Will die deutsche Sozialdemokratie ihrem Anspruch, gesamtdeutsche Volkspartei zu sein, gerecht werden, muss sie Ostdeutschland stärker in den Blick nehmen. Dazu braucht es eine ehrliche Analyse, neue Perspektiven sowie eine Stärkung der Strukturen vor Ort. Die SPD hat die Chance, in der neuen Regierung viel zu bewegen. Zentrale Projekte stärken den sozialen Zusammenhalt unserer Gesellschaft: Investitionen in Bildung, Pflege, Rente, Wohnen, Digitalisierung. Mit Bundesfamilienministerin Franziska Giffey sitzt eine wichtige Stimme der SPD aus dem Osten im Kabinett. Deutschland darf nicht länger auf die Erfahrungen aus Ostdeutschland verzichten und muss strukturelle Schwächen ernster nehmen.

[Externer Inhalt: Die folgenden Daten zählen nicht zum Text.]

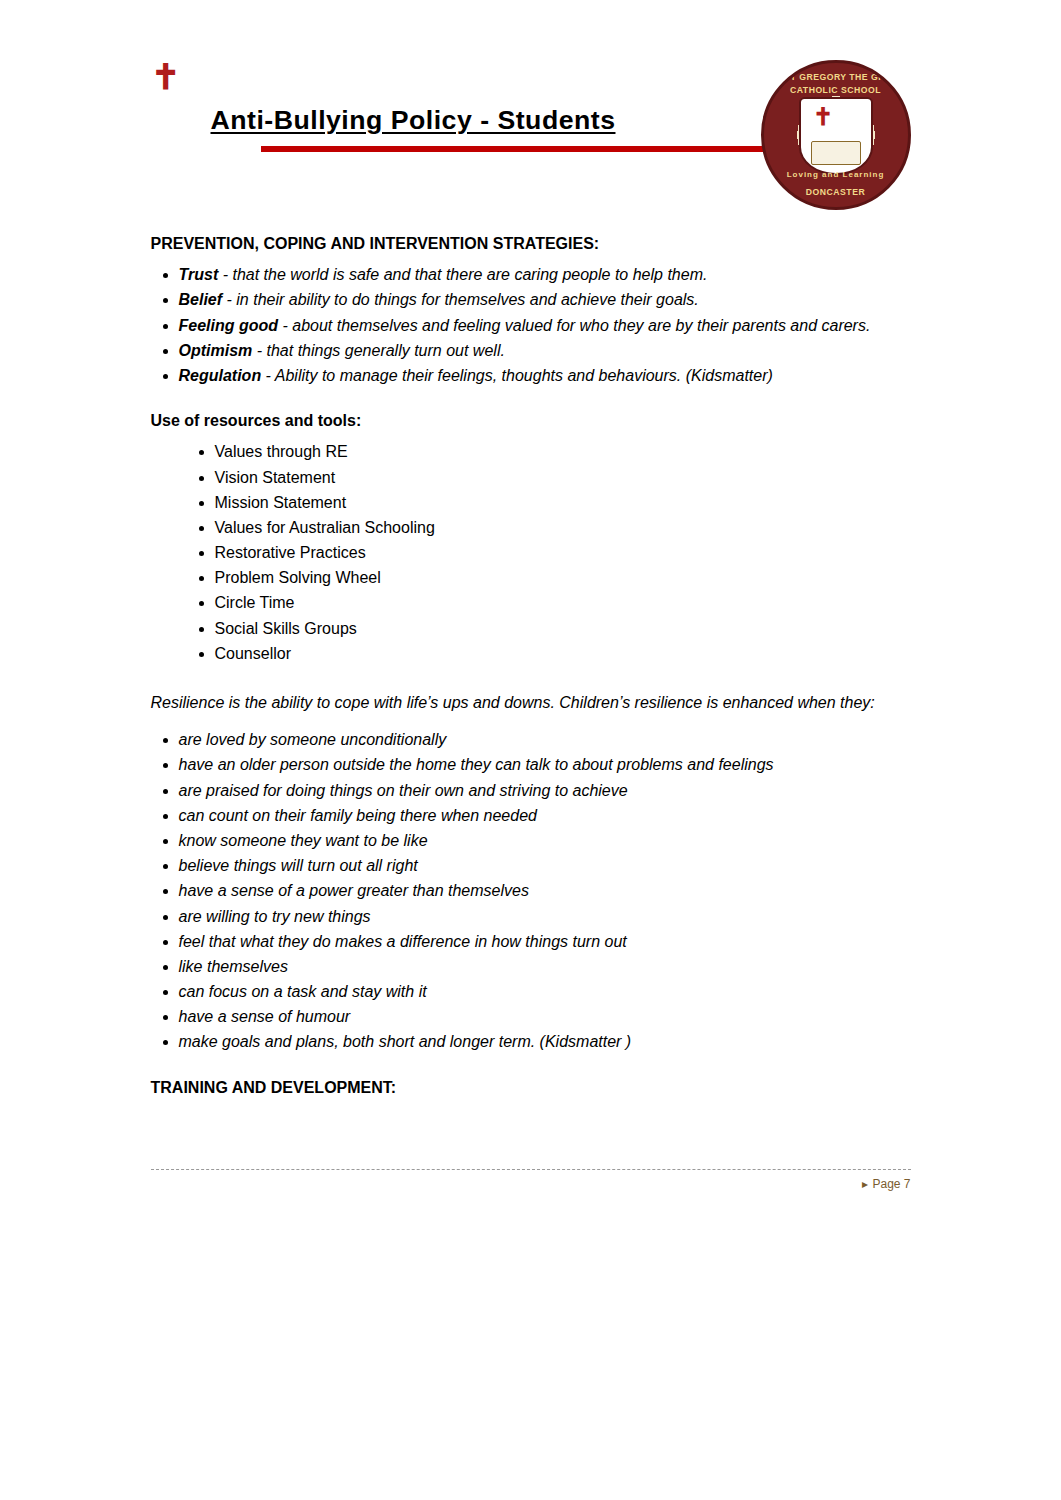Saint Gregory the Great Catholic School
✝
Loving and Learning
Doncaster
✝
Anti-Bullying Policy - Students
Prevention, Coping and Intervention Strategies:
Trust - that the world is safe and that there are caring people to help them.
Belief - in their ability to do things for themselves and achieve their goals.
Feeling good - about themselves and feeling valued for who they are by their parents and carers.
Optimism - that things generally turn out well.
Regulation - Ability to manage their feelings, thoughts and behaviours. (Kidsmatter)
Use of resources and tools:
Values through RE
Vision Statement
Mission Statement
Values for Australian Schooling
Restorative Practices
Problem Solving Wheel
Circle Time
Social Skills Groups
Counsellor
Resilience is the ability to cope with life’s ups and downs. Children’s resilience is enhanced when they:
are loved by someone unconditionally
have an older person outside the home they can talk to about problems and feelings
are praised for doing things on their own and striving to achieve
can count on their family being there when needed
know someone they want to be like
believe things will turn out all right
have a sense of a power greater than themselves
are willing to try new things
feel that what they do makes a difference in how things turn out
like themselves
can focus on a task and stay with it
have a sense of humour
make goals and plans, both short and longer term. (Kidsmatter )
Training and Development:
▸Page 7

So können auch Lösungen erarbeitet werden, die für Regionen im Westen hilfreich wären.
So steht Ostdeutschland für eine moderne Familienpolitik, eine vielfältige Kulturlandschaft und ein breites Wissens- und Forschungsspektrum. Durch die Aufbauleistung nach 1989 sind die Ostdeutschen eine Bereicherung für das ganze Land. Die SPD hat im Osten viele verloren: Das Ergebnis der Bundestagswahl hat sich mit 14,5 Prozent in Ostdeutschland gegenüber 2005 halbiert. Dabei hat die SPD überall Regierungserfahrung – in drei Ländern: Brandenburg, Berlin und Mecklenburg-Vorpommern – ist sie stärkste Kraft. Fast schon ist vergessen, dass die Ostdeutschen die Wahlsiege Gerhard Schröders möglich machten. Heute geht die Schwäche der SPD einher mit einer Zunahme rechter Kräfte. Nur 21 SPD-Abgeordnete vertreten die fünf ostdeutschen Bundesländer und Berlin im Bundestag, aber 31 Abgeordnete der AfD.
Identifikation vor Ort
Wir brauchen eine ehrliche Aufarbeitung der Nachwendezeit und ihrer Folgen – in Ost und West. 28 Jahre Einheit sind keine Garantie für gleiche Lebensbedingungen und gleiche Einstellungsmuster. Die Folgen der Transformation bezogen auf den ländlichen Raum, Langzeitarbeitslosigkeit und prekäre Arbeitsbedingungen haben sich tief eingegraben in die Lebensrealität der Ostdeutschen. Es gibt weniger Vermögen und Erbschaften, kaum jemand zahlt aufgrund seines Einkommens eine Spitzensteuer. Die Aufbaugeneration nach 1990 macht sich zurecht Sorgen um ihre Rente. Altersarmut wird zu einer zentralen Gerechtigkeitsfrage. Und der Wandel geht weiter: Demografischer Wandel, digitaler Wandel. Zukunft ist für viele ein Synonym für Unsicherheit und Verschlechterung. Im Osten erleben die Menschen in kurzer Zeit den zweiten Strukturwandel.
Wir sollten diese Erfahrungen nutzen, um gemeinsam neue Antworten zu finden. Dazu braucht es eine andere Sprache, zukunftsweisende Themen, eine klare Haltung und mehr Personal vor Ort. Wir brauchen Personen, mit denen sich Menschen vor Ort identifizieren. Deshalb wird die SPD einen Ostbeauftragten benennen. Eine selbstbewusste unabhängige politische Stimme, die Debatten und Diskurse anregt, Netzwerke knüpft und Personen aktiviert. Wir müssen die Ost-SPD auch als Wegbereiter der Modernisierung in der Partei verstehen. Nur, wenn Politik für die Bürger erreichbar ist, wird sie auch verstanden. Nur so werden wir Vertrauen in die Demokratie zurückgewinnen und die Sozialdemokratie als gesamtdeutsche Kraft stark machen. Mit Zuversicht und Selbstbewusstsein.
Unsere Gastautoren Manuela Schwesig ist Ministerpräsidentin von Mecklenburg-Vorpommern und war zuvor Bundesfamilienministerin. Martin Dulig soll künftig Ostbeauftragter der SPD werden.